Stefano Rivella, PhD, the Kwame Ohene-Frempong endowed chair in Pediatric Hematology and scientific director of the Comprehensive Center for the Cure of Sickle Cell Disease and Other Red Blood Cell Disorders at Children’s Hospital of Philadelphia, is an expert in the use of lentiviral vectors for modulation of gene expression and gene transfer into hematopoietic stem cells and for the cure of hematological disorders. More recently, he expanded his focus on developing tools for RNA delivery (gene editing and RNA therapies) to treat hematological and metabolic disorders.

His research program generated the first adult mouse models of a- and b-thalassemia major and contributed to the creation of the first lentiviral vectors that corrected the hemoglobin synthesis in mice affected by b-thalassemia. This led the way to gene therapy clinical trials for b-thalassemia and sickle cell disease. An advanced vector generated in Dr. Rivella’s Lab for the cure of both b-thalassemia and sickle cell disease has been recently approved by the U.S. Food and Drug Administration for a clinical trial that will start at CHOP.

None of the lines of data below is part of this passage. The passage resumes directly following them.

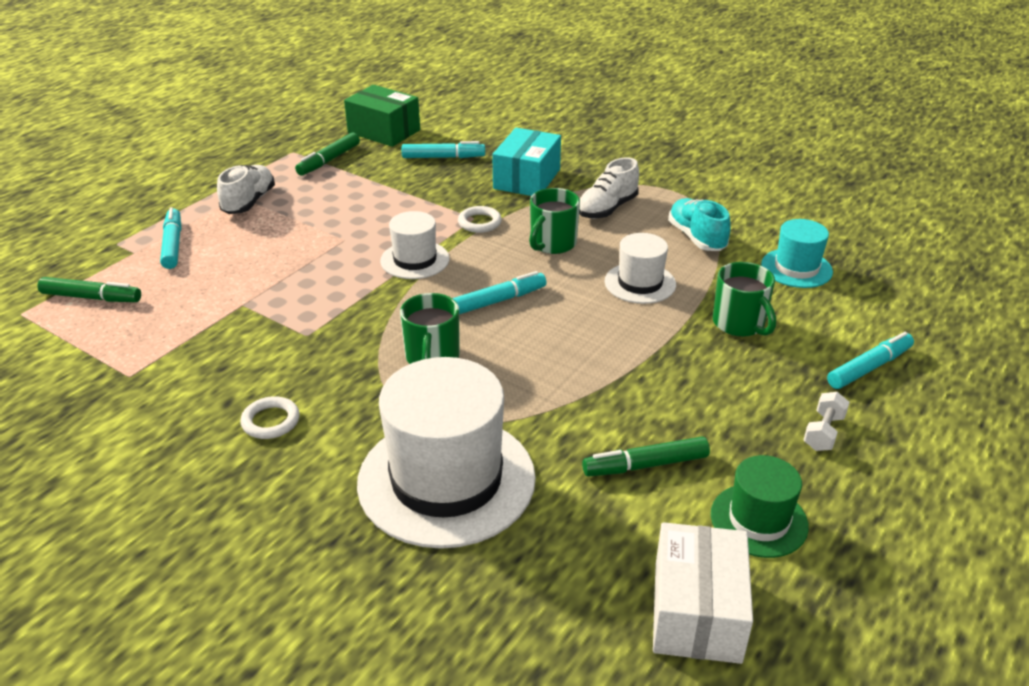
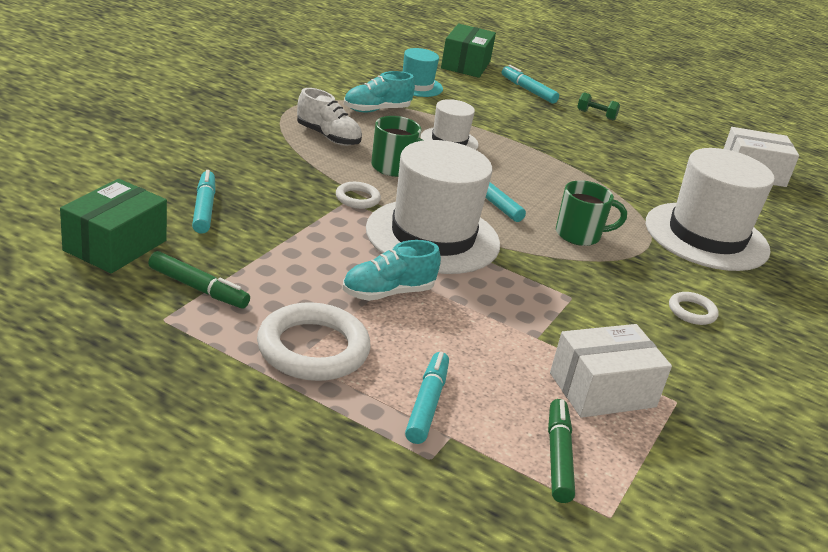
camera: 100 degrees left, 5 degrees down
(160, 332) = (602, 390): none -> white box
(173, 244) = (426, 404): turquoise marker -> turquoise marker turned 120 degrees clockwise
(249, 202) = (313, 349): white shoe -> white ring
(319, 233) = (388, 293): none -> turquoise shoe
(415, 260) = (432, 236): white hat -> white hat, size x1.94
(527, 179) = (265, 166): turquoise box -> none
(645, 465) = (653, 169): green marker -> none
(739, 324) = (493, 117): green mug -> none
(759, 520) = (678, 145): green hat -> none
(823, 432) = (596, 115): white dumbbell -> green dumbbell
(919, 314) = (465, 65): none -> green box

The Rivella Lab also is studying the role of seminal factors contributing to pathophysiology of hematopoiesis-, inflammation-, and iron-related disorders, such as dyserythropoietic anemias, polycythemia vera, anemia of inflammation, and hemochromatosis, to name a few. Based on some of these studies, the lab is developing or contributing to the characterization of novel therapeutics, while several pharmaceutical companies are currently testing new drugs based on his discoveries.